--- start ---
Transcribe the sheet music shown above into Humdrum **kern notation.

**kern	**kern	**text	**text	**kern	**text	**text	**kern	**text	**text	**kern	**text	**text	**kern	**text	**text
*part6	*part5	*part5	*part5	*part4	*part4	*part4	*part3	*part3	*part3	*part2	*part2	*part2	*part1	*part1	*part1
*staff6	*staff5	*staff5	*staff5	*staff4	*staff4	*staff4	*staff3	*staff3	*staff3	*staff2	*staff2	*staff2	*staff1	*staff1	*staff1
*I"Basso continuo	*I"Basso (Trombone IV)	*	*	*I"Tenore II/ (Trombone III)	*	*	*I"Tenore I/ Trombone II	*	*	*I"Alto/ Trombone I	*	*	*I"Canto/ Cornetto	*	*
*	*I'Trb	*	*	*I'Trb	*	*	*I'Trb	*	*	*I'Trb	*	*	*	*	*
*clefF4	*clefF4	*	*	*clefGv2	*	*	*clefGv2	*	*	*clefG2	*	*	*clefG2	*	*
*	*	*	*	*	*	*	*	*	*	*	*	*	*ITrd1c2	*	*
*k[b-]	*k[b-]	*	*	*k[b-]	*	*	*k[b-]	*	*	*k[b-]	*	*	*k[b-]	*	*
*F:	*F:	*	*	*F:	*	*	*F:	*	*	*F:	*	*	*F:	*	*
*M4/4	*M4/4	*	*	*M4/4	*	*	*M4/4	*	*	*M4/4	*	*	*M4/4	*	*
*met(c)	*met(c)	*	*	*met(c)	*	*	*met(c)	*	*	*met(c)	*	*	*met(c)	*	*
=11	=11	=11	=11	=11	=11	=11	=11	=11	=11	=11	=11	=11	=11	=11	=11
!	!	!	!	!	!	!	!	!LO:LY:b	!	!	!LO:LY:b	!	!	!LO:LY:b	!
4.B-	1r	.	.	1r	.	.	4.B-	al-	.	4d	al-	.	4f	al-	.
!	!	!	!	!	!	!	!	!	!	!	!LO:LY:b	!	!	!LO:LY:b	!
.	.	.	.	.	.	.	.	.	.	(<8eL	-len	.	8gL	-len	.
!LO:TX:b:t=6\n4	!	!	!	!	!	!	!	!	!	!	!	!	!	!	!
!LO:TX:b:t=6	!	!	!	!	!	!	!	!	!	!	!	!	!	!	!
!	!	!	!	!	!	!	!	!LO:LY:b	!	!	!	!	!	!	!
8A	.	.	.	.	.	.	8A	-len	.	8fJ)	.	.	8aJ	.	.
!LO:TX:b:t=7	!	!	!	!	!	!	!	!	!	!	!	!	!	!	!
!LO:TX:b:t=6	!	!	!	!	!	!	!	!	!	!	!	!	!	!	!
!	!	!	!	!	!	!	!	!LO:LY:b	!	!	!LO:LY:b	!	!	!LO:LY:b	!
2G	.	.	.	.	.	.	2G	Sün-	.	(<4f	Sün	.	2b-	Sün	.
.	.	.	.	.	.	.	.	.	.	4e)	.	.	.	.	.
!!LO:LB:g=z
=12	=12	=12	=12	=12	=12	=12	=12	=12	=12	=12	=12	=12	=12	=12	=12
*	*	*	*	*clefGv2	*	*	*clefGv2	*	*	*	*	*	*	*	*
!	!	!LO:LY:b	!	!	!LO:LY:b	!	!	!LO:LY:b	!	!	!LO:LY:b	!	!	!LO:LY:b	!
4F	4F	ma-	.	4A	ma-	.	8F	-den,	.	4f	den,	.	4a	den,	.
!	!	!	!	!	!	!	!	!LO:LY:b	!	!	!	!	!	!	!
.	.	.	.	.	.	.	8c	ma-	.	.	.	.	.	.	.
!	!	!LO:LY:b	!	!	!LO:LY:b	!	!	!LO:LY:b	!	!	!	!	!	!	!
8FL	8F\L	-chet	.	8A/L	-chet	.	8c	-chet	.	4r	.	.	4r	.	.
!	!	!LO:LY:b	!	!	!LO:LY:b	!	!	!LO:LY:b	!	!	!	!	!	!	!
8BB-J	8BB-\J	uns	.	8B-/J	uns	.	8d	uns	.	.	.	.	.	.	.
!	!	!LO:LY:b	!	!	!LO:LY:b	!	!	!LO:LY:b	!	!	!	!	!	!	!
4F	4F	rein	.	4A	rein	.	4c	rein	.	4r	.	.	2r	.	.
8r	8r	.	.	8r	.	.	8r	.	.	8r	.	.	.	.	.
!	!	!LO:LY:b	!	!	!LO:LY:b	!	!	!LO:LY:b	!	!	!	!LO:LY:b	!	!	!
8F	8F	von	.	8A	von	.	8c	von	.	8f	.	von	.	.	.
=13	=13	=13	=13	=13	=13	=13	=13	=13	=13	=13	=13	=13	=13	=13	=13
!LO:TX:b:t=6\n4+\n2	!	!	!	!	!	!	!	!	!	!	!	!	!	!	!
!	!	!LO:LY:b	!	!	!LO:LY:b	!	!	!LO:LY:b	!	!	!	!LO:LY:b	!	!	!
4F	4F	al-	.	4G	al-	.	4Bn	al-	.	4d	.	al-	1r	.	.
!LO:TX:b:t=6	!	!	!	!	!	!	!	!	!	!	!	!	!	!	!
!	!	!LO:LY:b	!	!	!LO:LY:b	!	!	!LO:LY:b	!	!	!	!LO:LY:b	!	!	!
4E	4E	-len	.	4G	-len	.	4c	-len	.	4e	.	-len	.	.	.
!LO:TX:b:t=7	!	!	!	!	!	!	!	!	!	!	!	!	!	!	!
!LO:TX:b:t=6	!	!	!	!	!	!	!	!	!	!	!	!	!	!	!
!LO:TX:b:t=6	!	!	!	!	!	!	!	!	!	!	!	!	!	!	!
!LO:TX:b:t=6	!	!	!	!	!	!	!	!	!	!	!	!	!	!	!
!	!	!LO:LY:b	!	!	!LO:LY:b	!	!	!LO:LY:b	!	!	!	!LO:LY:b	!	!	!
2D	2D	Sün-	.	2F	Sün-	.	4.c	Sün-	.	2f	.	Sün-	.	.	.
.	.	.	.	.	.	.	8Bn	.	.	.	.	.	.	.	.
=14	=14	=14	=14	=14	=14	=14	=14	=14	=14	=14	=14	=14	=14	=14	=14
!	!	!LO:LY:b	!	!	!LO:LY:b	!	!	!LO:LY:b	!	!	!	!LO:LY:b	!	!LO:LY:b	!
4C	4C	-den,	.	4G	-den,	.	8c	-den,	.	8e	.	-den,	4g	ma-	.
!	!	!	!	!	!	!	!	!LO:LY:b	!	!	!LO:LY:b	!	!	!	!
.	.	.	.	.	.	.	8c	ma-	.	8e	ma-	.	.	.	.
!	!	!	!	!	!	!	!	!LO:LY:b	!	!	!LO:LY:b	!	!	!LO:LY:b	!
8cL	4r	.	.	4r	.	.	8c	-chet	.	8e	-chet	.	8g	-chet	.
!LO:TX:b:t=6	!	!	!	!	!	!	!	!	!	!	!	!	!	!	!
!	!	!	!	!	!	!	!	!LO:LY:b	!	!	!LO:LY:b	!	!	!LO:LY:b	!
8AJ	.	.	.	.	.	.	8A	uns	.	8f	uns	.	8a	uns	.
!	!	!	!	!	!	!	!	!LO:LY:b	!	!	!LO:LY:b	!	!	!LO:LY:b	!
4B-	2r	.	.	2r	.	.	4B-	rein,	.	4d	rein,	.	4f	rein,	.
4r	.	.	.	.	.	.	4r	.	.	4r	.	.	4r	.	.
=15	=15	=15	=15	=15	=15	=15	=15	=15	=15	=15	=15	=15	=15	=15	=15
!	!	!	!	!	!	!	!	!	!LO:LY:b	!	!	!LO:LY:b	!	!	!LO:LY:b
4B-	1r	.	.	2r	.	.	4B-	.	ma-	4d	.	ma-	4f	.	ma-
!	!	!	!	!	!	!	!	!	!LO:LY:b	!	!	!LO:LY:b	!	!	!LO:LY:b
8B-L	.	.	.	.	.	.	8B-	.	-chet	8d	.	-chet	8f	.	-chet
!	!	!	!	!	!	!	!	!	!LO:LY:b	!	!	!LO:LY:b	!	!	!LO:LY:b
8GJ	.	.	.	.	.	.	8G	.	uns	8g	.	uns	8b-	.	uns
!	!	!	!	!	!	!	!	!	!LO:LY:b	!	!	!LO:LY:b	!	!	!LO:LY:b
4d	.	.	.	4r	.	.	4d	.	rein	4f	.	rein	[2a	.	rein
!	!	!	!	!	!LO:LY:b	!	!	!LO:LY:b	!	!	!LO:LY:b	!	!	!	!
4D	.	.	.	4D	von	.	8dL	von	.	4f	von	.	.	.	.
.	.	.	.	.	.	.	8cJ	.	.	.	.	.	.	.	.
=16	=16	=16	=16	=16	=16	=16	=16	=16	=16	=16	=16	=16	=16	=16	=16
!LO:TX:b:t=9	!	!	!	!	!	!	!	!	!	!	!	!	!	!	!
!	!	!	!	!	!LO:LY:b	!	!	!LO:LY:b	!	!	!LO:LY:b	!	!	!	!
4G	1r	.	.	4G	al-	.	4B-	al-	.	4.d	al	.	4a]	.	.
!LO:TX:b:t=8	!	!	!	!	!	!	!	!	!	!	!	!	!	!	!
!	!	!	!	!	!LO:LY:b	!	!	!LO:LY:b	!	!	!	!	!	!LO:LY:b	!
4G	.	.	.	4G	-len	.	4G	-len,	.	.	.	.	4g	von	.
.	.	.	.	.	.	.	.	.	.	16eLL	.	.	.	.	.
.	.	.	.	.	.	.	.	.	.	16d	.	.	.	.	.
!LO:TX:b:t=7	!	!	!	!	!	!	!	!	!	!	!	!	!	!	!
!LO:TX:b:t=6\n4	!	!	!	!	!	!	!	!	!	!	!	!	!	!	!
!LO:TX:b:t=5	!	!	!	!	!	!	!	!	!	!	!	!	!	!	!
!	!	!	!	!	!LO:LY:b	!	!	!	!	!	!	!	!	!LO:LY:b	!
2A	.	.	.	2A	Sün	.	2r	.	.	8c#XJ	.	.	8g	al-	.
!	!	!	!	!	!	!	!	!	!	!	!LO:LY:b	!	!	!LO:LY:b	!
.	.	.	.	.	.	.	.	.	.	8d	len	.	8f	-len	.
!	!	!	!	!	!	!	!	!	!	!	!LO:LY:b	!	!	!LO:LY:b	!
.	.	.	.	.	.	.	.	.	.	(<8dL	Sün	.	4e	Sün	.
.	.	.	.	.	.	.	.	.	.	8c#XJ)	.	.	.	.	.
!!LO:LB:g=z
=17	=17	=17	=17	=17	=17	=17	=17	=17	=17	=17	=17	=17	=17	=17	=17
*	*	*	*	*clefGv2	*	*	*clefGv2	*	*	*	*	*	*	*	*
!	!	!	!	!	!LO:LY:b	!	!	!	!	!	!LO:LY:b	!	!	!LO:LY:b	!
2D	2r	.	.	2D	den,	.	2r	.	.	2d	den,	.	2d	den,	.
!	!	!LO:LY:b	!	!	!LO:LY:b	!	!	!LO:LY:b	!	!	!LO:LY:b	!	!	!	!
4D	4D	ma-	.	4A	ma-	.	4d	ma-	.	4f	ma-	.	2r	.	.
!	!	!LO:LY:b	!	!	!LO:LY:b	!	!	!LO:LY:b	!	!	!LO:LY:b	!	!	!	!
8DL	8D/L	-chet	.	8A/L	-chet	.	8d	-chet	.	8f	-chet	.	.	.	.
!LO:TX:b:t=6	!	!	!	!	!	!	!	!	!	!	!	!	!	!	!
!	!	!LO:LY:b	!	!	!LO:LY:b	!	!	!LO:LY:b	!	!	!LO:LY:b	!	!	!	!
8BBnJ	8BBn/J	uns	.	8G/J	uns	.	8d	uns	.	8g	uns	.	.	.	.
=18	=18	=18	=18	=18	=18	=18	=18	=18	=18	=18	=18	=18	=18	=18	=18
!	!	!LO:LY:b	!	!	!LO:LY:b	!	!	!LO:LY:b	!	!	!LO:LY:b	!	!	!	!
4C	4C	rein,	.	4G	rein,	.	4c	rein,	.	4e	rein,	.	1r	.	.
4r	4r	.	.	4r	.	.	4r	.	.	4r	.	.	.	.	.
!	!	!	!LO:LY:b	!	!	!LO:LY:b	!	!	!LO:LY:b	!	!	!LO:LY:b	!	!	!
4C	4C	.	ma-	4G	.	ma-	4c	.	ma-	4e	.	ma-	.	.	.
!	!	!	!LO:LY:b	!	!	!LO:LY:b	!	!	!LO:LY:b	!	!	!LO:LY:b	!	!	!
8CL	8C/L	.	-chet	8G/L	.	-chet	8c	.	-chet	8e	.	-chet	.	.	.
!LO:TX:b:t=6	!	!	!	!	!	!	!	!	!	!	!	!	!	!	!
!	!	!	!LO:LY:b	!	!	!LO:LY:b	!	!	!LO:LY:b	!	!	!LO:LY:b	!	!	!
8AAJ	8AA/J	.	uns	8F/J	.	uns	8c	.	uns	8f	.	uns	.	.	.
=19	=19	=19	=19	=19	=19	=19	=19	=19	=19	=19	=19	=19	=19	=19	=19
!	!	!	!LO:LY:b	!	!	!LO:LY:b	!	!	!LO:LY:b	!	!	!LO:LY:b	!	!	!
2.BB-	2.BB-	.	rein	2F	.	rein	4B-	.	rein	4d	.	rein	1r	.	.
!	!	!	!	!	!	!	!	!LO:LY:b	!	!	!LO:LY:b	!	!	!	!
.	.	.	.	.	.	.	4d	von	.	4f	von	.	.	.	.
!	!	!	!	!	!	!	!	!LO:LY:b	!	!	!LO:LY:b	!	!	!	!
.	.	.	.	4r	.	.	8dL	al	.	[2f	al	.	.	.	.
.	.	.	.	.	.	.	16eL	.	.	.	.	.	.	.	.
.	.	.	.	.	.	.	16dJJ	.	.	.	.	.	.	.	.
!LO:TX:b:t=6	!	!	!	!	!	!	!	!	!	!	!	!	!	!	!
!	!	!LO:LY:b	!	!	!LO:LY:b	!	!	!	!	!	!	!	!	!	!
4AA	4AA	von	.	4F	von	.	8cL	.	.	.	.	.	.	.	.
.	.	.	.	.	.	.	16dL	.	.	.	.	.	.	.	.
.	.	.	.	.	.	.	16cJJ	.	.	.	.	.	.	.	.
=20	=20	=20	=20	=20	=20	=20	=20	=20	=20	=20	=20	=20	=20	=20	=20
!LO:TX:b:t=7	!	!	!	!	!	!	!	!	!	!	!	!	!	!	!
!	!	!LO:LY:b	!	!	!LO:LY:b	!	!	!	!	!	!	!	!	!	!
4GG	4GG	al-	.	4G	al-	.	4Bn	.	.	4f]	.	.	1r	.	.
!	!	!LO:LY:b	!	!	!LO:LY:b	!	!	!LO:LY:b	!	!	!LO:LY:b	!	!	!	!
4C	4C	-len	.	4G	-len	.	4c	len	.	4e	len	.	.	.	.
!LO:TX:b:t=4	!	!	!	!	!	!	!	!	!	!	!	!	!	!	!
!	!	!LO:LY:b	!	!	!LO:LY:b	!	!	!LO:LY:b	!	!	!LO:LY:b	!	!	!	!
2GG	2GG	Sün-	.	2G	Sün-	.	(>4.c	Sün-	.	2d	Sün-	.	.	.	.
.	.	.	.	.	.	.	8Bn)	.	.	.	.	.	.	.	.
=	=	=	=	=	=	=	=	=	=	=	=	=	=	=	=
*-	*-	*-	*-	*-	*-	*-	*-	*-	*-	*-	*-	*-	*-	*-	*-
--- end ---
TASK DIRECTIONS >>
Pull out every line of the material above that contains the string "kern".

COMPLETED TASK >>
Transcribe the sheet music shown above into Humdrum **kern notation.
**kern	**kern	**text	**text	**kern	**text	**text	**kern	**text	**text	**kern	**text	**text	**kern	**text	**text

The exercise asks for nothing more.